**WHAT THE TASK REQUIRES**
Reproduce the items below with every occurrence of "Linea" replaced by "Línea". Leave everything else unchanged.

— BEGIN RECORDS PROVIDED —

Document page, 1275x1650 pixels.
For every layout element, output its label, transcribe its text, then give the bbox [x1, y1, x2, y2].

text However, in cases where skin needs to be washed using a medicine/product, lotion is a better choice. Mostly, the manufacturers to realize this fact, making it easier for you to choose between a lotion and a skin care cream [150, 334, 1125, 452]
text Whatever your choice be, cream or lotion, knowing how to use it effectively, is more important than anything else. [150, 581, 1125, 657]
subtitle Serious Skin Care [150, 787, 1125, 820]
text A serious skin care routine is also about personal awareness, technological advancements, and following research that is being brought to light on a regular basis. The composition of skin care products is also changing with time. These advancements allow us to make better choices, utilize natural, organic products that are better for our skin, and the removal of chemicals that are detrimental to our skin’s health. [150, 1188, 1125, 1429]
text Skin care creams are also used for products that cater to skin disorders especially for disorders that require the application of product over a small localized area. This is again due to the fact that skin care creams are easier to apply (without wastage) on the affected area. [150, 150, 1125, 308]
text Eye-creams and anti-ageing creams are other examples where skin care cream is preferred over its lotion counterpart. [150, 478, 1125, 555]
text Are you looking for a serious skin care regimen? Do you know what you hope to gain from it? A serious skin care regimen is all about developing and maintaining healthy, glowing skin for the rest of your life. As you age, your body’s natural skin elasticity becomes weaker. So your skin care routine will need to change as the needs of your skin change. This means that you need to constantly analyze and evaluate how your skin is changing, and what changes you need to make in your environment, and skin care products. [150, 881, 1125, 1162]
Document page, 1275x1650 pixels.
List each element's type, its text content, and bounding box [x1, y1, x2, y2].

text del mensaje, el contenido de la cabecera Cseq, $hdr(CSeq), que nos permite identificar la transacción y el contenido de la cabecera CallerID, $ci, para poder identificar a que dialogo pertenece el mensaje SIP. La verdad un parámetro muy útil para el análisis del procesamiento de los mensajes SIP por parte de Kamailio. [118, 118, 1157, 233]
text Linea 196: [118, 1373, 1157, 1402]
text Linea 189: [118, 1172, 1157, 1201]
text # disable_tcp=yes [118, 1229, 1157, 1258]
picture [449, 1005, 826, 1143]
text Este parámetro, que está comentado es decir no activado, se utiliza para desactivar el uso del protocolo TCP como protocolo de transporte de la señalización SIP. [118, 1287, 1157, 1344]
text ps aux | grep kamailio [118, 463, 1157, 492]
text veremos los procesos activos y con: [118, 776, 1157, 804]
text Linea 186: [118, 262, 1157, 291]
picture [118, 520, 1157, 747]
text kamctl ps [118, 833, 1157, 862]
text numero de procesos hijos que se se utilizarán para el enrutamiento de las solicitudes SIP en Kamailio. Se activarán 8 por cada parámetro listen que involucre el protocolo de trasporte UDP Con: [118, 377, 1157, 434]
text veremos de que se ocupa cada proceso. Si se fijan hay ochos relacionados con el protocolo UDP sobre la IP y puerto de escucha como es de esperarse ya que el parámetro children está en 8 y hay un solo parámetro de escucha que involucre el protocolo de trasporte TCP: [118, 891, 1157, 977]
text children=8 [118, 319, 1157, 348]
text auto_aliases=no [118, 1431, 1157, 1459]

— END RECORDS PROVIDED —

**REPLY**
Document page, 1275x1650 pixels.
For every layout element, output its label, transcribe its text, then give the bbox [x1, y1, x2, y2].

text However, in cases where skin needs to be washed using a medicine/product, lotion is a better choice. Mostly, the manufacturers to realize this fact, making it easier for you to choose between a lotion and a skin care cream [150, 334, 1125, 452]
text Whatever your choice be, cream or lotion, knowing how to use it effectively, is more important than anything else. [150, 581, 1125, 657]
subtitle Serious Skin Care [150, 787, 1125, 820]
text A serious skin care routine is also about personal awareness, technological advancements, and following research that is being brought to light on a regular basis. The composition of skin care products is also changing with time. These advancements allow us to make better choices, utilize natural, organic products that are better for our skin, and the removal of chemicals that are detrimental to our skin’s health. [150, 1188, 1125, 1429]
text Skin care creams are also used for products that cater to skin disorders especially for disorders that require the application of product over a small localized area. This is again due to the fact that skin care creams are easier to apply (without wastage) on the affected area. [150, 150, 1125, 308]
text Eye-creams and anti-ageing creams are other examples where skin care cream is preferred over its lotion counterpart. [150, 478, 1125, 555]
text Are you looking for a serious skin care regimen? Do you know what you hope to gain from it? A serious skin care regimen is all about developing and maintaining healthy, glowing skin for the rest of your life. As you age, your body’s natural skin elasticity becomes weaker. So your skin care routine will need to change as the needs of your skin change. This means that you need to constantly analyze and evaluate how your skin is changing, and what changes you need to make in your environment, and skin care products. [150, 881, 1125, 1162]
Document page, 1275x1650 pixels.
List each element's type, its text content, and bounding box [x1, y1, x2, y2].

text del mensaje, el contenido de la cabecera Cseq, $hdr(CSeq), que nos permite identificar la transacción y el contenido de la cabecera CallerID, $ci, para poder identificar a que dialogo pertenece el mensaje SIP. La verdad un parámetro muy útil para el análisis del procesamiento de los mensajes SIP por parte de Kamailio. [118, 118, 1157, 233]
text Línea 196: [118, 1373, 1157, 1402]
text Línea 189: [118, 1172, 1157, 1201]
text # disable_tcp=yes [118, 1229, 1157, 1258]
picture [449, 1005, 826, 1143]
text Este parámetro, que está comentado es decir no activado, se utiliza para desactivar el uso del protocolo TCP como protocolo de transporte de la señalización SIP. [118, 1287, 1157, 1344]
text ps aux | grep kamailio [118, 463, 1157, 492]
text veremos los procesos activos y con: [118, 776, 1157, 804]
text Línea 186: [118, 262, 1157, 291]
picture [118, 520, 1157, 747]
text kamctl ps [118, 833, 1157, 862]
text numero de procesos hijos que se se utilizarán para el enrutamiento de las solicitudes SIP en Kamailio. Se activarán 8 por cada parámetro listen que involucre el protocolo de trasporte UDP Con: [118, 377, 1157, 434]
text veremos de que se ocupa cada proceso. Si se fijan hay ochos relacionados con el protocolo UDP sobre la IP y puerto de escucha como es de esperarse ya que el parámetro children está en 8 y hay un solo parámetro de escucha que involucre el protocolo de trasporte TCP: [118, 891, 1157, 977]
text children=8 [118, 319, 1157, 348]
text auto_aliases=no [118, 1431, 1157, 1459]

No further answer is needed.